| DESCRIPTION OF THE TASK |
Rewrite each listing with "Voir mon panier" swapped for "Afficher le panier" and all other text left as it is. Leave out the pictures.
===== EXERCISE DATA =====
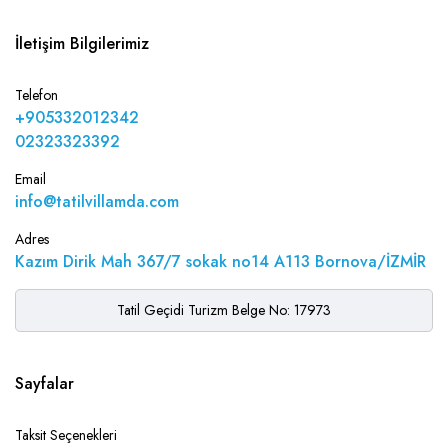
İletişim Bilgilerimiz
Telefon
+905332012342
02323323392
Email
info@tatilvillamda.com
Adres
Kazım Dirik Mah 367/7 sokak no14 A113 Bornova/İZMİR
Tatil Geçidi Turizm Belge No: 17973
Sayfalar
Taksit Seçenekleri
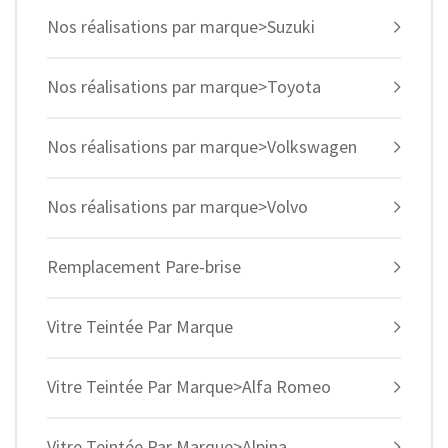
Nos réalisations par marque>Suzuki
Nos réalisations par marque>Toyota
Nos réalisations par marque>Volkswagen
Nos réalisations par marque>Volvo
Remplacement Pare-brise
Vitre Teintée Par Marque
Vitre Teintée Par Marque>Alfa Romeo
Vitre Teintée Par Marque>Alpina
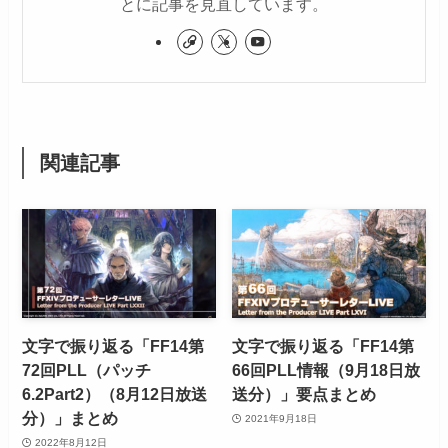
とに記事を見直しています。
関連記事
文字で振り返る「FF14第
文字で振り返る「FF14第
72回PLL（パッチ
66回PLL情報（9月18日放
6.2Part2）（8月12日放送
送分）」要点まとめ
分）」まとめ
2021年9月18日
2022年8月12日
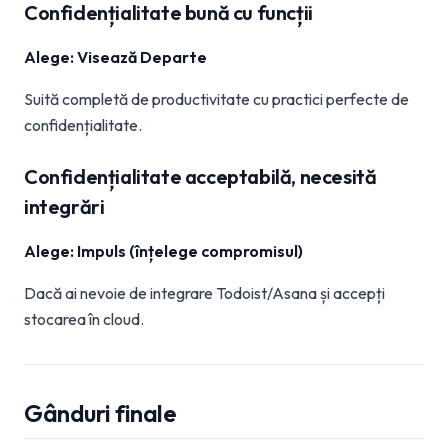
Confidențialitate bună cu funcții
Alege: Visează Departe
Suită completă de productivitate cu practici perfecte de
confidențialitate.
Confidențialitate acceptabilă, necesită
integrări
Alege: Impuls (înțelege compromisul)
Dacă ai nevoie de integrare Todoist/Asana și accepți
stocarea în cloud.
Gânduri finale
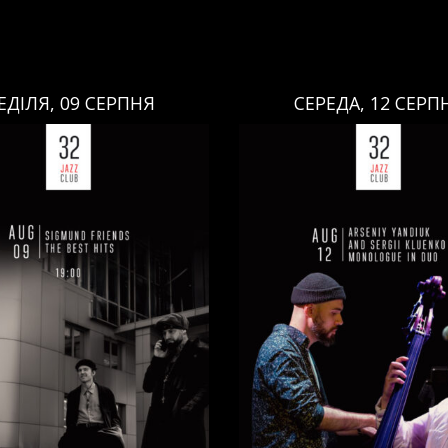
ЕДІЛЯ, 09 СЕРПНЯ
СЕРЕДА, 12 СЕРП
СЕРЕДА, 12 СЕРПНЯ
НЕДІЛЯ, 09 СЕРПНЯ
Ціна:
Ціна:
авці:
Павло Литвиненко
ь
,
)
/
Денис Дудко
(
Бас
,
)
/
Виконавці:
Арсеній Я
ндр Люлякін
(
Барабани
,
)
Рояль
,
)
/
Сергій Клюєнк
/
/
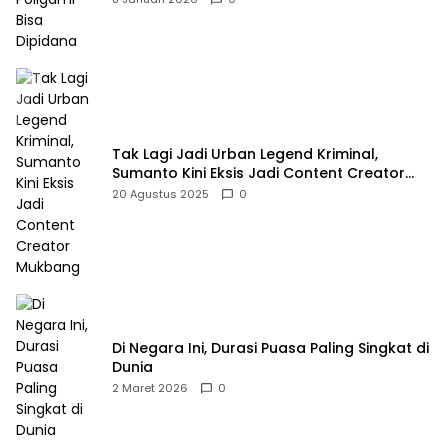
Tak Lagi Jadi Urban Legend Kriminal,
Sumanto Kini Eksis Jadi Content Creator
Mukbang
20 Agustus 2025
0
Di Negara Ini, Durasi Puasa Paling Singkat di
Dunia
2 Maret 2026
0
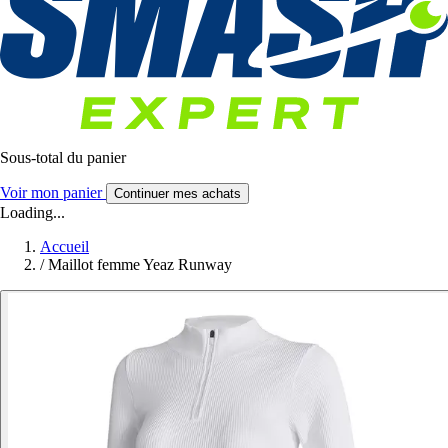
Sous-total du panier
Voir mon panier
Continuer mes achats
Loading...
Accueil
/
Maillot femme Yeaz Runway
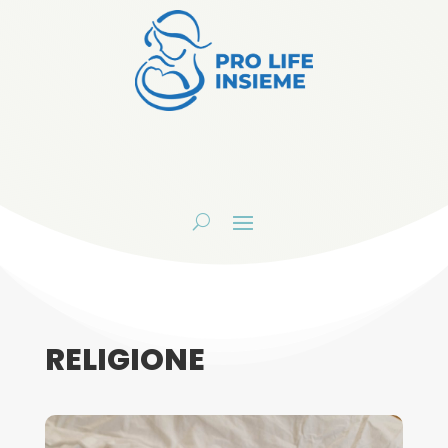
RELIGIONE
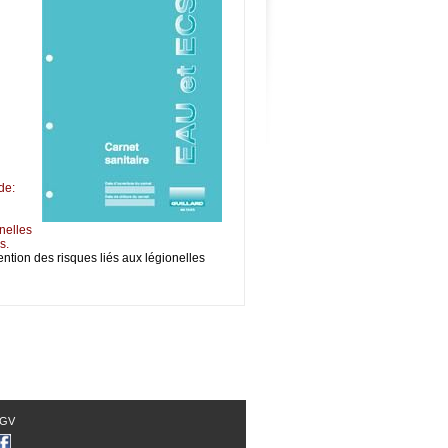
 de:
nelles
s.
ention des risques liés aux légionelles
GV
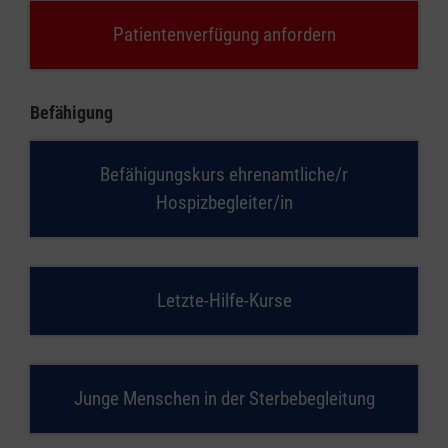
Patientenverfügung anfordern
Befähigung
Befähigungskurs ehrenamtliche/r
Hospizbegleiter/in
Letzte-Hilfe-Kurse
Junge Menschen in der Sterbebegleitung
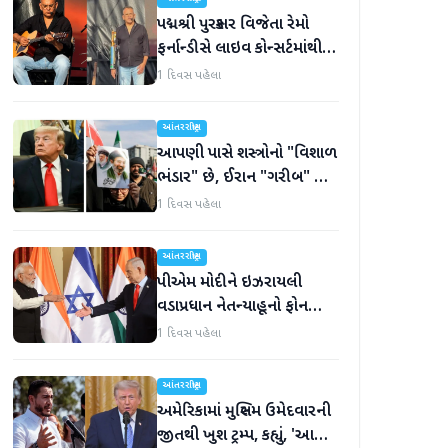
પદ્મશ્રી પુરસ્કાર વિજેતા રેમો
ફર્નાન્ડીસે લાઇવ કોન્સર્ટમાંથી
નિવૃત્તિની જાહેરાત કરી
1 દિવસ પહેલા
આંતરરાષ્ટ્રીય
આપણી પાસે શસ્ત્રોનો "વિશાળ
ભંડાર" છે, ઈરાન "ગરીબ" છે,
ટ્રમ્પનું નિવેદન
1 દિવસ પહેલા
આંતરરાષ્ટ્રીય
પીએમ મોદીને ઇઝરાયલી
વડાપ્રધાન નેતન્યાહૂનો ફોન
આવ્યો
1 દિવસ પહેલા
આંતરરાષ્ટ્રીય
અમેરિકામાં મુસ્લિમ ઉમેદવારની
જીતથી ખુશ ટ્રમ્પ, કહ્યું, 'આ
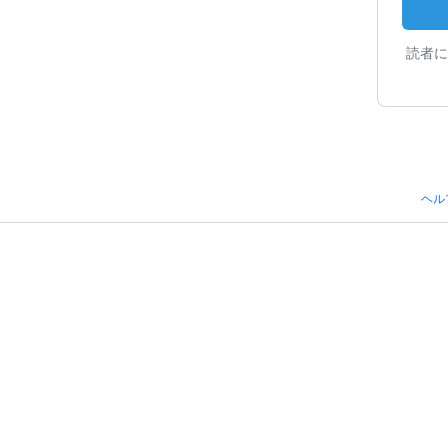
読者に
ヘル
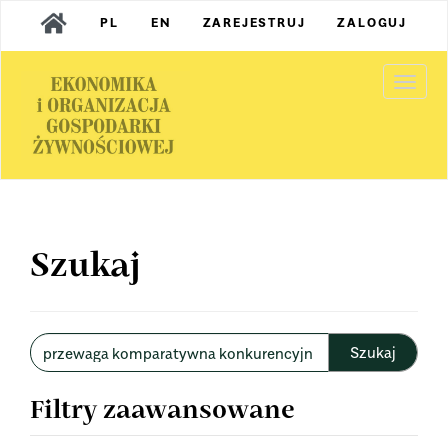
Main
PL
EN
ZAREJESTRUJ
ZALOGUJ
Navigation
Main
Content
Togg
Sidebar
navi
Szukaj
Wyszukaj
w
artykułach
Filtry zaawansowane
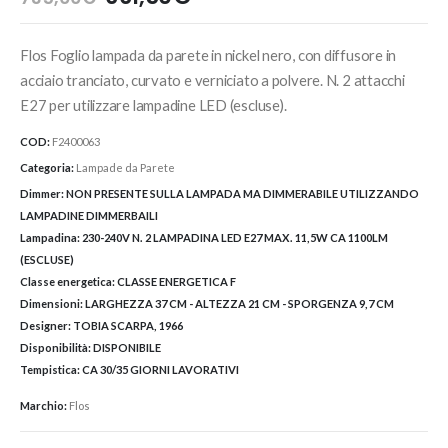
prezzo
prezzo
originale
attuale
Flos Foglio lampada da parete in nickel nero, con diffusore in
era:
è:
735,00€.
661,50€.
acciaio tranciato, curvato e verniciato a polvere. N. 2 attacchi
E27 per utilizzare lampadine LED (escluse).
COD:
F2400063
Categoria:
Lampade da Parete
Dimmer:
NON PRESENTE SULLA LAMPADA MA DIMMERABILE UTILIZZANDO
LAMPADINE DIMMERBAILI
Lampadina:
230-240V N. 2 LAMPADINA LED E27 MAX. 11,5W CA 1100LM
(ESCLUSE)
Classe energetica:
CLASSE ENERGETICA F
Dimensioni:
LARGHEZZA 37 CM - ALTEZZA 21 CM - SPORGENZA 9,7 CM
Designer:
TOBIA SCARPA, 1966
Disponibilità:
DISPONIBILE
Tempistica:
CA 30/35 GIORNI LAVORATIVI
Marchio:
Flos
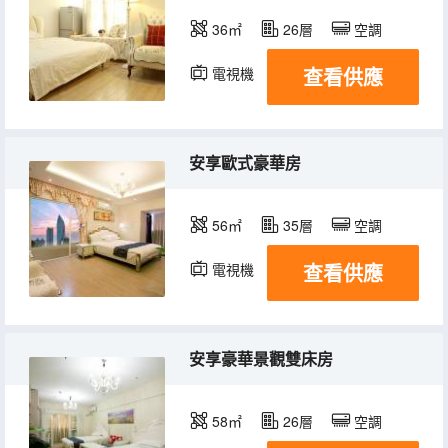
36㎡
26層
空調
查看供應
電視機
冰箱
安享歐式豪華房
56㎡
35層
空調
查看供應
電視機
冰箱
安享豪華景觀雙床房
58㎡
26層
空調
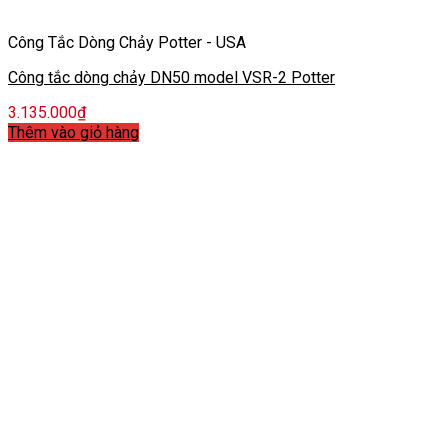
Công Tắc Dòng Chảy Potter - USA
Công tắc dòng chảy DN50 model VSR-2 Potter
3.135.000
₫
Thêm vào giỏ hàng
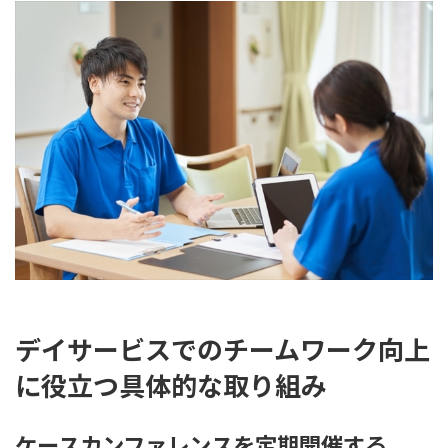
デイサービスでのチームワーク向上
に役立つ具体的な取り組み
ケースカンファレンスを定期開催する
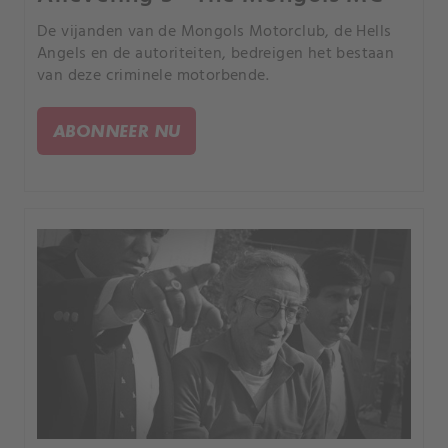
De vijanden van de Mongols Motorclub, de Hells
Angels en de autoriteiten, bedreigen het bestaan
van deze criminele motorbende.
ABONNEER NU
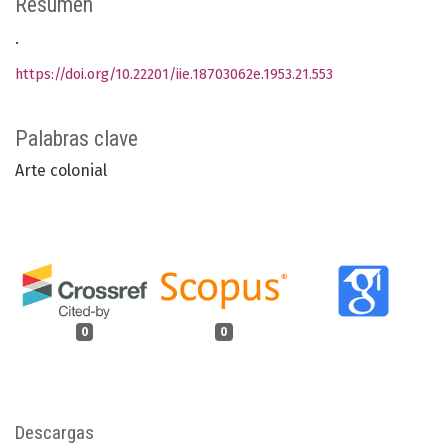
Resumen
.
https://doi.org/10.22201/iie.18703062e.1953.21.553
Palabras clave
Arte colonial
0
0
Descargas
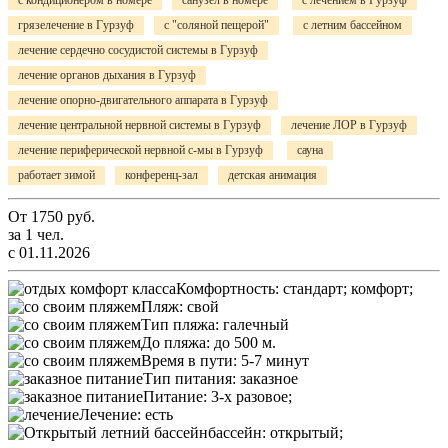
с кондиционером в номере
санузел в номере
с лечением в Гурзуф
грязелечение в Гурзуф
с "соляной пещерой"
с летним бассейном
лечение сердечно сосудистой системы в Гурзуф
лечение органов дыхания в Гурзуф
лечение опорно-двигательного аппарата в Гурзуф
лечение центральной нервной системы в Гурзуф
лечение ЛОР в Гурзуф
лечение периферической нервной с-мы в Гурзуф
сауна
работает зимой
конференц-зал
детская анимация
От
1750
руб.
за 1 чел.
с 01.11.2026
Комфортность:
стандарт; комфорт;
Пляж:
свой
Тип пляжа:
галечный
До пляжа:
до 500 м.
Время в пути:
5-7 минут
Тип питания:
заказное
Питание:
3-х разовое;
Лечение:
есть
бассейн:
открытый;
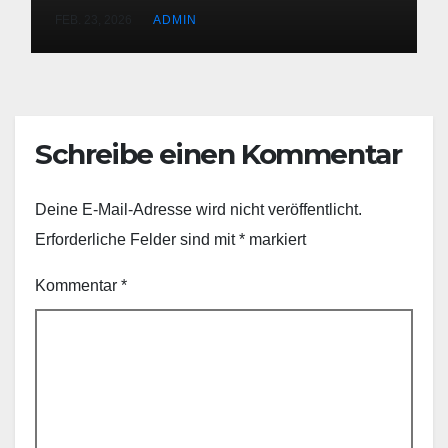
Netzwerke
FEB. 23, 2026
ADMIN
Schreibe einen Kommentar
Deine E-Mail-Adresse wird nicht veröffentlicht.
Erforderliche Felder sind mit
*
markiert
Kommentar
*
=====
| ANSWER BOX |
İletişim Bilgilerimiz
Telefon
+905332012342
02323323392
Email
info@tatilvillamda.com
Adres
Kazım Dirik Mah 367/7 sokak no14 A113 Bornova/İZMİR
Tatil Geçidi Turizm Belge No: 17973
Sayfalar
Taksit Seçenekleri
Nos réalisations par marque>Suzuki
Nos réalisations par marque>Toyota
Nos réalisations par marque>Volkswagen
Nos réalisations par marque>Volvo
Remplacement Pare-brise
Vitre Teintée Par Marque
Vitre Teintée Par Marque>Alfa Romeo
Vitre Teintée Par Marque>Alpina
とに記事を見直しています。
関連記事
文字で振り返る「FF14第
文字で振り返る「FF14第
72回PLL（パッチ
66回PLL情報（9月18日放
6.2Part2）（8月12日放送
送分）」要点まとめ
分）」まとめ
2021年9月18日
2022年8月12日
Confidențialitate bună cu funcții
Alege: Visează Departe
Suită completă de productivitate cu practici perfecte de
confidențialitate.
Confidențialitate acceptabilă, necesită
integrări
Alege: Impuls (înțelege compromisul)
Dacă ai nevoie de integrare Todoist/Asana și accepți
stocarea în cloud.
Gânduri finale
ЕДІЛЯ, 09 СЕРПНЯ
СЕРЕДА, 12 СЕРП
СЕРЕДА, 12 СЕРПНЯ
НЕДІЛЯ, 09 СЕРПНЯ
Ціна:
Ціна:
авці:
Павло Литвиненко
ь
,
)
/
Денис Дудко
(
Бас
,
)
/
Виконавці:
Арсеній Я
ндр Люлякін
(
Барабани
,
)
Рояль
,
)
/
Сергій Клюєнк
/
/
Tak Lagi Jadi Urban Legend Kriminal,
Sumanto Kini Eksis Jadi Content Creator
Mukbang
20 Agustus 2025
0
Di Negara Ini, Durasi Puasa Paling Singkat di
Dunia
2 Maret 2026
0
Sous-total du panier
Afficher le panier
Continuer mes achats
Loading...
Accueil
/
Maillot femme Yeaz Runway
RELIGIONE
 de:
nelles
s.
ention des risques liés aux légionelles
GV
Patientenverfügung anfordern
Befähigung
Befähigungskurs ehrenamtliche/r
Hospizbegleiter/in
Letzte-Hilfe-Kurse
Junge Menschen in der Sterbebegleitung
પદ્મશ્રી પુરસ્કાર વિજેતા રેમો
ફર્નાન્ડીસે લાઇવ કોન્સર્ટમાંથી
નિવૃત્તિની જાહેરાત કરી
1 દિવસ પહેલા
આંતરરાષ્ટ્રીય
આપણી પાસે શસ્ત્રોનો "વિશાળ
ભંડાર" છે, ઈરાન "ગરીબ" છે,
ટ્રમ્પનું નિવેદન
1 દિવસ પહેલા
આંતરરાષ્ટ્રીય
પીએમ મોદીને ઇઝરાયલી
વડાપ્રધાન નેતન્યાહૂનો ફોન
આવ્યો
1 દિવસ પહેલા
આંતરરાષ્ટ્રીય
અમેરિકામાં મુસ્લિમ ઉમેદવારની
જીતથી ખુશ ટ્રમ્પ, કહ્યું, 'આ
読者に
ヘル
Main
PL
EN
ZAREJESTRUJ
ZALOGUJ
Navigation
Main
Content
Togg
Sidebar
navi
Szukaj
Wyszukaj
w
artykułach
Filtry zaawansowane
prezzo
prezzo
originale
attuale
Flos Foglio lampada da parete in nickel nero, con diffusore in
era:
è:
735,00€.
661,50€.
acciaio tranciato, curvato e verniciato a polvere. N. 2 attacchi
E27 per utilizzare lampadine LED (escluse).
COD:
F2400063
Categoria:
Lampade da Parete
Dimmer:
NON PRESENTE SULLA LAMPADA MA DIMMERABILE UTILIZZANDO
LAMPADINE DIMMERBAILI
Lampadina:
230-240V N. 2 LAMPADINA LED E27 MAX. 11,5W CA 1100LM
(ESCLUSE)
Classe energetica:
CLASSE ENERGETICA F
Dimensioni:
LARGHEZZA 37 CM - ALTEZZA 21 CM - SPORGENZA 9,7 CM
Designer:
TOBIA SCARPA, 1966
Disponibilità:
DISPONIBILE
Tempistica:
CA 30/35 GIORNI LAVORATIVI
Marchio:
Flos
36㎡
26層
空調
查看供應
電視機
冰箱
安享歐式豪華房
56㎡
35層
空調
查看供應
電視機
冰箱
安享豪華景觀雙床房
58㎡
26層
空調
Công Tắc Dòng Chảy Potter - USA
Công tắc dòng chảy DN50 model VSR-2 Potter
3.135.000
₫
Thêm vào giỏ hàng
デイサービスでのチームワーク向上
に役立つ具体的な取り組み
ケースカンファレンスを定期開催する
De vijanden van de Mongols Motorclub, de Hells
Angels en de autoriteiten, bedreigen het bestaan
van deze criminele motorbende.
ABONNEER NU
Resumen
.
https://doi.org/10.22201/iie.18703062e.1953.21.553
Palabras clave
Arte colonial
0
0
Descargas
с кондиционером в номере
санузел в номере
с лечением в Гурзуф
грязелечение в Гурзуф
с "соляной пещерой"
с летним бассейном
лечение сердечно сосудистой системы в Гурзуф
лечение органов дыхания в Гурзуф
лечение опорно-двигательного аппарата в Гурзуф
лечение центральной нервной системы в Гурзуф
лечение ЛОР в Гурзуф
лечение периферической нервной с-мы в Гурзуф
сауна
работает зимой
конференц-зал
детская анимация
От
1750
руб.
за 1 чел.
с 01.11.2026
Комфортность:
стандарт; комфорт;
Пляж:
свой
Тип пляжа:
галечный
До пляжа:
до 500 м.
Время в пути:
5-7 минут
Тип питания:
заказное
Питание:
3-х разовое;
Лечение:
есть
бассейн:
открытый;
Netzwerke
FEB. 23, 2026
ADMIN
Schreibe einen Kommentar
Deine E-Mail-Adresse wird nicht veröffentlicht.
Erforderliche Felder sind mit
*
markiert
Kommentar
*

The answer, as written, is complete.